[Dataset items]
* * * * *
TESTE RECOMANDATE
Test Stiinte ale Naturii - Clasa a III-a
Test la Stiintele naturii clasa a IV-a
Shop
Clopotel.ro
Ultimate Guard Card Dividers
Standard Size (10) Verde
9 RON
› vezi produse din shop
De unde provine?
* * * * *
- WHAT YOU ARE ASKED TO DO:
Return precisely the lines of the records, starting with the line that holds "Standard Size (10) Verde" and ending with the last one.

- WRITTEN ANSWER:
Standard Size (10) Verde
9 RON
› vezi produse din shop
De unde provine?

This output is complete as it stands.